Apr 20, 2017

Rules of three in software development

Most people agree that software development is a craft. As such, it accumulated heuristics and rules of thumb that are hard to prove in any remotely scientific way. But see enough code bases over a few years and certain patterns will certainly look plausible. I would like to ponder a couple of representative examples that struck a chord with me.

Make it work, make it work right, make it work fast

I believe this saying originated in the heydays of the OO. You could probably interpret it as "building a vertical slice of the system" in RUP or "YAGNI and iterations" in Agile. If you squint enough even MVP-centered thinking common in startups could be another reincarnation of the same principle.

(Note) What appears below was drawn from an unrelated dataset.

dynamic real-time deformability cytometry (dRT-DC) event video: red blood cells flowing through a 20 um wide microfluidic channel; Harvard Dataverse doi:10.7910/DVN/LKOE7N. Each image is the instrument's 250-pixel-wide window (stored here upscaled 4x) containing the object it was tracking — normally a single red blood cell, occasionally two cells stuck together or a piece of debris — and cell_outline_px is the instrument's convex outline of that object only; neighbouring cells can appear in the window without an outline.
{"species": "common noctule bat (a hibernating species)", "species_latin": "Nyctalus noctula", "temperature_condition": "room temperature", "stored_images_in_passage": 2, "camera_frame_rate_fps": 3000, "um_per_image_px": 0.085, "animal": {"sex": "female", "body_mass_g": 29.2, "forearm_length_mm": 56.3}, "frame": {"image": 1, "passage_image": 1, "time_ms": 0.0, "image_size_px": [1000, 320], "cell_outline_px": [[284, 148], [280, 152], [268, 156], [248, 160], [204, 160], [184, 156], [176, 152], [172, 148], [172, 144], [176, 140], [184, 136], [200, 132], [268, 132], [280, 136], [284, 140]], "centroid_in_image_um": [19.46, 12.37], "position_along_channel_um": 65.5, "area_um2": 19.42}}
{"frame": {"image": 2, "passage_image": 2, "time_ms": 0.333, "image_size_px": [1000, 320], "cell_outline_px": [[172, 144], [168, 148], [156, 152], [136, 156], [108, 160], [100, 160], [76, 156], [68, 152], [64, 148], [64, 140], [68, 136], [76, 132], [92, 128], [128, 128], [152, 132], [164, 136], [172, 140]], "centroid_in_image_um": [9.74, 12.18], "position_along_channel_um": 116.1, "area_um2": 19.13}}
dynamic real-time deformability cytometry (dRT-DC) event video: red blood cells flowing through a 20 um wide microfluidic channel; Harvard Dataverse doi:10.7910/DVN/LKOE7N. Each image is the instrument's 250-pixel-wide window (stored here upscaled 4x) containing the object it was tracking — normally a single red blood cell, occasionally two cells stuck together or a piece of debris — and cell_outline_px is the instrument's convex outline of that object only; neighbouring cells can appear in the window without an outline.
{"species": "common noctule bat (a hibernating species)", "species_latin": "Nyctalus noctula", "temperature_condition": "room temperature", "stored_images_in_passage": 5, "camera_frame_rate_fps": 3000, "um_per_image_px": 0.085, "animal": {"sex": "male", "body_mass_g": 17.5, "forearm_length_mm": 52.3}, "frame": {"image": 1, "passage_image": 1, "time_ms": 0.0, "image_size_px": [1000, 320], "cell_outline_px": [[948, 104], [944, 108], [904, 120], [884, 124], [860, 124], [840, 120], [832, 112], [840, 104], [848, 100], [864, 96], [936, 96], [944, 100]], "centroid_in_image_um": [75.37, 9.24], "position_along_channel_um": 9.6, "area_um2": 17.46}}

In practical terms it boils down to:
  • find a small use-case, choose OSS libraries that can help implement it quickly, prepare project infrastructure (e.g. build system, code tree structure), write the code, produce something small but runnable and call it a prototype
  • once you acquire basic experience with new technologies and have your prototype to share with other people you are ready to have a meaningful technical discussion with them; if all goes well, extend the prototype into an MVP that could be deployed to production
  • once you have a basic version running in production, start working on a second major release that can improve scalability and stability

My last experience with this flow was with Spark and Parquet. In mid-2015 I prototyped a few basic ideas such as exporting data from our system as Parquet files and running Spark locally to work with Parquet files. I made a few observations about small details not discussed in the documentation. So when ideas for a new ETL pipeline were discussed I could show actual code examples closely related to our particular needs.

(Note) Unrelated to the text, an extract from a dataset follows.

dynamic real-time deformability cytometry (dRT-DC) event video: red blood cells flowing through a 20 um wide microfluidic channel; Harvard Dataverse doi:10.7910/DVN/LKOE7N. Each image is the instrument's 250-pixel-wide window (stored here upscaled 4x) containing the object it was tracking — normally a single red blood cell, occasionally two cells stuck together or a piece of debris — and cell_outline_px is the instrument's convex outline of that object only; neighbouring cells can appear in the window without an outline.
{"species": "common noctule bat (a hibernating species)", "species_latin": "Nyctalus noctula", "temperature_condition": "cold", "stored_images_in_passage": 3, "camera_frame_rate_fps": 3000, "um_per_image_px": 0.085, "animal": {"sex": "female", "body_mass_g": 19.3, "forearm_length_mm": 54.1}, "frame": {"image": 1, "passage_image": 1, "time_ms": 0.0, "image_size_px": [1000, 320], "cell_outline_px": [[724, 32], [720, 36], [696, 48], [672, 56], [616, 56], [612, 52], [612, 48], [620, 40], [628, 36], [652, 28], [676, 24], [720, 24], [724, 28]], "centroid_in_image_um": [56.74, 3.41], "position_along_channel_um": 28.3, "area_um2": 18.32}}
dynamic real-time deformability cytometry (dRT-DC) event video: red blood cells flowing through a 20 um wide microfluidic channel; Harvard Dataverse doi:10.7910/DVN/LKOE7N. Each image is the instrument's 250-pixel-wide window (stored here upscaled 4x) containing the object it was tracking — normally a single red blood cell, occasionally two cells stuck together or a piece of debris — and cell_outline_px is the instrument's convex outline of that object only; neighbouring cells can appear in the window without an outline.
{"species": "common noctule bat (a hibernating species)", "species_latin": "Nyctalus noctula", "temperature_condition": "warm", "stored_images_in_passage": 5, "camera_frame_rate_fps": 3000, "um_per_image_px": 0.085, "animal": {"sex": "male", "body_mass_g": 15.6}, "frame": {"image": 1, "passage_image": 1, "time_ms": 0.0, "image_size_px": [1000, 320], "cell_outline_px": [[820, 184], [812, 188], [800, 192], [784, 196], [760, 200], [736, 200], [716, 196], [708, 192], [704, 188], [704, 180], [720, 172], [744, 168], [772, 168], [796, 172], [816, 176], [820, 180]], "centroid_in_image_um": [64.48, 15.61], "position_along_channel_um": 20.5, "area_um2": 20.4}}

Once we could show some numbers from running the prototype in Spring 2016 other people were comfortable with making an architectural decision. By Fall 2016 we had an MVP that could do most of what the legacy code was capable of. While migration to the new pipeline started in production in late Fall, we could switch attention to the second major release which addressed stability issues and applied data storage optimizations.

OSS/3d party, low-level API, less generic in-house implementation 

Another evolution I see frequently goes like that:
  • Come up with big ideas for a new service
  • Quickly develop a prototype using an OSS product that implements some of the big ideas
  • In case of encouraging performance test results, finish the MVP and go to production
  • Once initial performance gets insufficient, start digging into the OSS code and documentation is search for obscure lower-level APIs; replace usage of simple and easy APIs with more efficient but cumbersome ones
  • Once you understand your system trade-offs and data access patterns consider having your own, less generic but more optimized for your circumstances replacement for the initially used OSS component  
A recent example would be solving the challenge of data retrieval for interactive analytics. Postgres was not fast enough anymore. The big idea was to use search engine-style approaches such as fast bitmap indices. The obvious OSS candidate was Lucene. We used a less popular but still high-level API with additional optimizations added later. 

Once we had it in production the urgency subsided and we had time to recognize some context-specific assumptions about our data we could make. The second major release dived much deeper into Lucene internals and resulted in a few customizations built to take advantage of what we found. At some point in the future the next step could be going the same way as Druid did - replacing Lucene altogether with an in-house implementation of the inverted index.

Three kinds of developers

By the virtue of being a human issue and not just a technical question this example is harder to discuss. As a matter of fact, there is a beautiful post that you should read even if you ignore the rest of that highly recommended blog. 

There is no question that both individual psychology and level of experience play a huge role in this. Unfortunately all I can imagine to be actionable about it is to try to be self-aware enough to see those patterns in yourself and your teammates. 

It might be also the case that if you are a settler you will not like A-round companies because of all the chaos, poor engineering, and one-man components. Conversely, a pioneer might feel strange after a B round when a larger team starts building real technology and team communications and documentation needs grow in importance.

Probably because of the time I spent in B-round startups I believe I have seen more pioneers and settlers than town planners. The latter are probably those mythical "enterprise developers" frequently mentioned on HackerNews.